§ **Prompt**: Copy the records verbatim from the beginning through the line that contains "13: (488, 138)", including that line.

Collected data
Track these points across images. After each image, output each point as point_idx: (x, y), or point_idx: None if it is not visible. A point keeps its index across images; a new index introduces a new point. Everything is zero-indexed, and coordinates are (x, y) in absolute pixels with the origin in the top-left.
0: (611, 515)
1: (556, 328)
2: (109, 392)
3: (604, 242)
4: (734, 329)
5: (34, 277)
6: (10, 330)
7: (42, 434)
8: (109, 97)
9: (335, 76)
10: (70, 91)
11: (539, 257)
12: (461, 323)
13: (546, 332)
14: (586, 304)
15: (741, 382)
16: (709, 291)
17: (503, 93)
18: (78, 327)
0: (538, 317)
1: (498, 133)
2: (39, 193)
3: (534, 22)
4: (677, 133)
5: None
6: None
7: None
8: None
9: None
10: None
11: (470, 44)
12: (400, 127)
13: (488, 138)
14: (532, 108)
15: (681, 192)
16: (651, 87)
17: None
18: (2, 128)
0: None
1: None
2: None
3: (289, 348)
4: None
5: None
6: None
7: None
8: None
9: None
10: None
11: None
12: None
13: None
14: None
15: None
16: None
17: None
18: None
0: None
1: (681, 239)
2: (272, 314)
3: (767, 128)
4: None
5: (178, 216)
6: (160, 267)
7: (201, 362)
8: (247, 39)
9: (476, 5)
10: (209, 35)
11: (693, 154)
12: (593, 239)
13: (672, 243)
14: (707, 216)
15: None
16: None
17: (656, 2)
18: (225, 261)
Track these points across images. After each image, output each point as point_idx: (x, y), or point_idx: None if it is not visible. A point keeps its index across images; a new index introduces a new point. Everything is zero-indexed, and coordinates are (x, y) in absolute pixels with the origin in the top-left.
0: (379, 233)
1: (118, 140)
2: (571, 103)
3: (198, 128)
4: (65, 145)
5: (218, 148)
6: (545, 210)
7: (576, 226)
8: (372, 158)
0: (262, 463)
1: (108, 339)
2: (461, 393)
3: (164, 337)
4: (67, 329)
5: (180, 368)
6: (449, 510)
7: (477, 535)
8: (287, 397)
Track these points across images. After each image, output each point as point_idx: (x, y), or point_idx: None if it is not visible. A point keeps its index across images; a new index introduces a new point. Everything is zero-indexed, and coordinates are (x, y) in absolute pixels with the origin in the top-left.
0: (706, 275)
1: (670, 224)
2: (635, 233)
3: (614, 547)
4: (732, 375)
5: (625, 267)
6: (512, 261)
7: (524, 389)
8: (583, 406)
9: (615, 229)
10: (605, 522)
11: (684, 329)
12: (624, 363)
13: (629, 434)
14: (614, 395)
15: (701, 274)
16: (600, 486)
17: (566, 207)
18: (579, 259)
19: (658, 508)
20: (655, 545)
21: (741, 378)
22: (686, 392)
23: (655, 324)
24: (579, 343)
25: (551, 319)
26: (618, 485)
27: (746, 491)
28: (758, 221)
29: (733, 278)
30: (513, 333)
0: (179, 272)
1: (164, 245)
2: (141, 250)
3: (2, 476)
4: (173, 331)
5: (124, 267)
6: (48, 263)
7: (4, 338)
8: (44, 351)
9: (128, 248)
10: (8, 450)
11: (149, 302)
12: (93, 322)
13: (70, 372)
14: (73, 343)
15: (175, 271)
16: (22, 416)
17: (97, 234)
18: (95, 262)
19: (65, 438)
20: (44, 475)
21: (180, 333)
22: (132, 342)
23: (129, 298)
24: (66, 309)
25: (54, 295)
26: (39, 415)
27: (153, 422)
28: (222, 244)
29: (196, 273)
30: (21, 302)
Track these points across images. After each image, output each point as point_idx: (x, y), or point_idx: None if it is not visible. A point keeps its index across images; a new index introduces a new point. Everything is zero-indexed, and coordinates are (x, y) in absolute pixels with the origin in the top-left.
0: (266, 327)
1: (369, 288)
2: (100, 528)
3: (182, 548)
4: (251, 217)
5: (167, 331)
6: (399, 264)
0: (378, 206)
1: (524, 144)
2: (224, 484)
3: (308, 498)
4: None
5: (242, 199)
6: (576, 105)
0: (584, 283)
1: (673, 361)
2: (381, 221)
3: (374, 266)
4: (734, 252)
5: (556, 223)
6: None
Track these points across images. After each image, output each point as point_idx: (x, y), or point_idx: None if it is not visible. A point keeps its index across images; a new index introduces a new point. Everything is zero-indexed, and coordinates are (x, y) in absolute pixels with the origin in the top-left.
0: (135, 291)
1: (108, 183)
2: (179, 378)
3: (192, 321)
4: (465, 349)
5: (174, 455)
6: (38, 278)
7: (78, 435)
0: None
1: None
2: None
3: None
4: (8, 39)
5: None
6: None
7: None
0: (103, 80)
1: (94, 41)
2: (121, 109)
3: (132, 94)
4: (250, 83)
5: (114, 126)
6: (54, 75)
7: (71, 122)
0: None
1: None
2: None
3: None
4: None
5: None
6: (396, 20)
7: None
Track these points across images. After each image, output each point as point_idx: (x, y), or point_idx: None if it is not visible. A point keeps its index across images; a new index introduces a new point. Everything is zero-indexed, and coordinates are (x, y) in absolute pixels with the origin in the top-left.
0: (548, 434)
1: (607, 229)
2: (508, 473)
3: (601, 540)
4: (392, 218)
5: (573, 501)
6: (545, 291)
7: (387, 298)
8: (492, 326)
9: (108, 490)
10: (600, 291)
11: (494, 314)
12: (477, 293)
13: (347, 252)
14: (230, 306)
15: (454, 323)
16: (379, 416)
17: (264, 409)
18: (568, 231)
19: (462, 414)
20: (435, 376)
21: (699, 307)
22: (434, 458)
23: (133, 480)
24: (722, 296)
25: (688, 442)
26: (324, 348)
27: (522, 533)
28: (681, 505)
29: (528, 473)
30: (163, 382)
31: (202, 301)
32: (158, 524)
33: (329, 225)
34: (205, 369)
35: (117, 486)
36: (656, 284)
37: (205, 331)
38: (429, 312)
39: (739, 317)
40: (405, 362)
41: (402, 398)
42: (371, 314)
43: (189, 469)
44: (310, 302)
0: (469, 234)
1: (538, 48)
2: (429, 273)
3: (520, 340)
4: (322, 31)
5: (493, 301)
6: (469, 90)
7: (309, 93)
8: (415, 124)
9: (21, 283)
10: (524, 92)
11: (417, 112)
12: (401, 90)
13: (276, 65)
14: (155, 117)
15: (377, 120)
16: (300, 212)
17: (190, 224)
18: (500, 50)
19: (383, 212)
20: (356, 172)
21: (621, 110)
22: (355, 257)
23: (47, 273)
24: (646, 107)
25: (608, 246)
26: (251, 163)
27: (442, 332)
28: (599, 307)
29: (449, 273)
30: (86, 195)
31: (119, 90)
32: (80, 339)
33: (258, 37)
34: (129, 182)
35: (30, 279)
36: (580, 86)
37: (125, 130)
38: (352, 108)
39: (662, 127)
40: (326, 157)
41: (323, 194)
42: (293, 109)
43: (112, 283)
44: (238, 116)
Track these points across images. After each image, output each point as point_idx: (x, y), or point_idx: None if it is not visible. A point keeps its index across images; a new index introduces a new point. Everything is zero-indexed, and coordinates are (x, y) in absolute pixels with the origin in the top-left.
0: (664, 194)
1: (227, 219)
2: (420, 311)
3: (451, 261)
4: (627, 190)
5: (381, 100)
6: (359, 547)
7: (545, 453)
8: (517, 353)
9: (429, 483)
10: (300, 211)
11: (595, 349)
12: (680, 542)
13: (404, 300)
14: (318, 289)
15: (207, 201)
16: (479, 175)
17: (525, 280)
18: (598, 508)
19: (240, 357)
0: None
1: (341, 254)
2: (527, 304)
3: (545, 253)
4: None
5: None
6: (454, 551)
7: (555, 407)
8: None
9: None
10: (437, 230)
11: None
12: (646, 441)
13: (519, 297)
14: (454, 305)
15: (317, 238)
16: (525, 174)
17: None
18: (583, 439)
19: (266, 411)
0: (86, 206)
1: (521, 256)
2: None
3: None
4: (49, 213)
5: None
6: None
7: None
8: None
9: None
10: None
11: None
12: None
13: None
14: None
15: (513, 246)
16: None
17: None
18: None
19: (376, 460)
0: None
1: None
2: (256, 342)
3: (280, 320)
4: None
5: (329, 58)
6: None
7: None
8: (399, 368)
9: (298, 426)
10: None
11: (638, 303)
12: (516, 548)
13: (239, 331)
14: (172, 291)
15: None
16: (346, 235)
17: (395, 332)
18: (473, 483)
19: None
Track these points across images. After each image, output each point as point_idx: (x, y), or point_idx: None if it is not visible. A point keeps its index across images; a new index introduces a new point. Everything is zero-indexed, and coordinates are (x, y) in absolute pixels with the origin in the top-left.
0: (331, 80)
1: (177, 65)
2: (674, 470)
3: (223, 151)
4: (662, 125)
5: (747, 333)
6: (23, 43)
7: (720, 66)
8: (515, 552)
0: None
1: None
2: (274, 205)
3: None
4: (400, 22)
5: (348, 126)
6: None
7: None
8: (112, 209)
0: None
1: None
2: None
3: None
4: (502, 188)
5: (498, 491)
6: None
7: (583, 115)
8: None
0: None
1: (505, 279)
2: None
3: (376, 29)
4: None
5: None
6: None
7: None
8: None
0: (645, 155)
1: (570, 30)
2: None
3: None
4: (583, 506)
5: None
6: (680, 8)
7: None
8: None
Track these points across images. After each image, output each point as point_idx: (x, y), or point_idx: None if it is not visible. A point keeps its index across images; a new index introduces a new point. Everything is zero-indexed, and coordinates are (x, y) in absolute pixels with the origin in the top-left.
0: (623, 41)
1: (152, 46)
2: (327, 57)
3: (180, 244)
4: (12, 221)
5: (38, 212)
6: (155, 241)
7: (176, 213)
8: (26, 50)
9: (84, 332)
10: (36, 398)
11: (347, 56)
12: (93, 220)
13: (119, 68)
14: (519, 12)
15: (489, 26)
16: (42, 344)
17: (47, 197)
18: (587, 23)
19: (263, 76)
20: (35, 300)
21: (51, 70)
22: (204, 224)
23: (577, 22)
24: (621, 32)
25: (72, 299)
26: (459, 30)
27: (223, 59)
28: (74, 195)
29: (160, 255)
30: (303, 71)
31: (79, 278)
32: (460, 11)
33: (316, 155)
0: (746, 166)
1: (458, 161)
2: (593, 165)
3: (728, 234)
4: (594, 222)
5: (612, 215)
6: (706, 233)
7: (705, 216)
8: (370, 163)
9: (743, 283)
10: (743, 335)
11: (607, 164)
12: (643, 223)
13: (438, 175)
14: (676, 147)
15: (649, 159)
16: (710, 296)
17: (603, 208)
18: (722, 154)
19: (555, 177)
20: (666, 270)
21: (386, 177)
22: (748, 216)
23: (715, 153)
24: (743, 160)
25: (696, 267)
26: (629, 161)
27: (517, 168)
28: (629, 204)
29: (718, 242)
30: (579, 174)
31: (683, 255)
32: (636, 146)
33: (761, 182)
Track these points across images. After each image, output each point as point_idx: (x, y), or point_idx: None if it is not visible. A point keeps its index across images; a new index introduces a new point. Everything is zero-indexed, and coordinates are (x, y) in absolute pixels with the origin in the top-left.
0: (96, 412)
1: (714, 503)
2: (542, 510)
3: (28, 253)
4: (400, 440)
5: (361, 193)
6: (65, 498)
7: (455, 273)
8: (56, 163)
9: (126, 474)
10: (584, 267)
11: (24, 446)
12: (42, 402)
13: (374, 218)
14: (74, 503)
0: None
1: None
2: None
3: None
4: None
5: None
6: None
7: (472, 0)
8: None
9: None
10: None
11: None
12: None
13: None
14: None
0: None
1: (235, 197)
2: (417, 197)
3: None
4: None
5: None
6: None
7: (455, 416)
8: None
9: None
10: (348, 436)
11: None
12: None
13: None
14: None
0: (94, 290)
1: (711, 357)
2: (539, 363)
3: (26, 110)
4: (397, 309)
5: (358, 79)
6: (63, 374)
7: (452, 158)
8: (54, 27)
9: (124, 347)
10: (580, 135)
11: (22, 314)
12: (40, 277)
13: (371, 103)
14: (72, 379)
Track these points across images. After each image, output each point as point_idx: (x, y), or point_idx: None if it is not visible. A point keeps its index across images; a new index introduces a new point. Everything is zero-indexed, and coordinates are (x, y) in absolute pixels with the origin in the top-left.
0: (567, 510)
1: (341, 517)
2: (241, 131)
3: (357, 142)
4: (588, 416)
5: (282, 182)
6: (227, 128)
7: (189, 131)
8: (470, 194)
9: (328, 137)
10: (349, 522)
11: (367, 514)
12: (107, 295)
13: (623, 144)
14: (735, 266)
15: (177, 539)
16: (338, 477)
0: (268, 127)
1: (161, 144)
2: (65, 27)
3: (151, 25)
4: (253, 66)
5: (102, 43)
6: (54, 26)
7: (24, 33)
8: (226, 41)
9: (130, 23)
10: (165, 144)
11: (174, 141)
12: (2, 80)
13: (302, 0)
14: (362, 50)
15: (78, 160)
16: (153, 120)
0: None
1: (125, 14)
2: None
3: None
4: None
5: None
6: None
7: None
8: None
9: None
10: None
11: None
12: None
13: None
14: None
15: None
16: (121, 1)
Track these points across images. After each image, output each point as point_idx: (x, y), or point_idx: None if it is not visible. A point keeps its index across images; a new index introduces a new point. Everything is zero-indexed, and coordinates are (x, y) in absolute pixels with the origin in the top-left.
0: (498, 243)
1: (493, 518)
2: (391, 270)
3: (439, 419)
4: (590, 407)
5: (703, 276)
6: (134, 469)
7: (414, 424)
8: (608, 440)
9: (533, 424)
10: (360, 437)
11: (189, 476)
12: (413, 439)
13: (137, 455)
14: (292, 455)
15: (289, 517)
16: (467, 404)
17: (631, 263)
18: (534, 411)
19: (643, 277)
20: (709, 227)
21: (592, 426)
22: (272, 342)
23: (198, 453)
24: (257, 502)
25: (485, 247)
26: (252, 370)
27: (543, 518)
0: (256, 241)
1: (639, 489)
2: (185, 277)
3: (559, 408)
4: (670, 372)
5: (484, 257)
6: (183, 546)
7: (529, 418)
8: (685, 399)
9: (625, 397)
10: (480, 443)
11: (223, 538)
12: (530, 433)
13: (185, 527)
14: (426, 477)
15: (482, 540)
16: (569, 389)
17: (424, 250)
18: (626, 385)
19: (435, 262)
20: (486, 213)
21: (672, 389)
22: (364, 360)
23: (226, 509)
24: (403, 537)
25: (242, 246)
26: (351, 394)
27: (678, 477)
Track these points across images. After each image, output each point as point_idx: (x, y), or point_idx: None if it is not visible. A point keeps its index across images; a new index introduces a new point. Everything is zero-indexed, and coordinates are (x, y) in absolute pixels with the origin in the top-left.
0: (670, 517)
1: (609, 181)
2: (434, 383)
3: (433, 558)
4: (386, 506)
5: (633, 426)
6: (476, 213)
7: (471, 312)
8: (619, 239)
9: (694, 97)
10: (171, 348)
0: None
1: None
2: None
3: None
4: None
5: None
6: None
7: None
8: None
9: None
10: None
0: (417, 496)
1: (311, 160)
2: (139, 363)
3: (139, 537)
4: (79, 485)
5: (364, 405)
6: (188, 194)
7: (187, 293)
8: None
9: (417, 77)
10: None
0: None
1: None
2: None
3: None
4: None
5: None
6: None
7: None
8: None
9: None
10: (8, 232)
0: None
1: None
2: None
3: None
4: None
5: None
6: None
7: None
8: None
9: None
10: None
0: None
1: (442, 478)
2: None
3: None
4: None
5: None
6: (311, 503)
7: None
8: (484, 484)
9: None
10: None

§ **Completed exercise**:
Track these points across images. After each image, output each point as point_idx: (x, y), or point_idx: None if it is not visible. A point keeps its index across images; a new index introduces a new point. Everything is zero-indexed, and coordinates are (x, y) in absolute pixels with the origin in the top-left.
0: (611, 515)
1: (556, 328)
2: (109, 392)
3: (604, 242)
4: (734, 329)
5: (34, 277)
6: (10, 330)
7: (42, 434)
8: (109, 97)
9: (335, 76)
10: (70, 91)
11: (539, 257)
12: (461, 323)
13: (546, 332)
14: (586, 304)
15: (741, 382)
16: (709, 291)
17: (503, 93)
18: (78, 327)
0: (538, 317)
1: (498, 133)
2: (39, 193)
3: (534, 22)
4: (677, 133)
5: None
6: None
7: None
8: None
9: None
10: None
11: (470, 44)
12: (400, 127)
13: (488, 138)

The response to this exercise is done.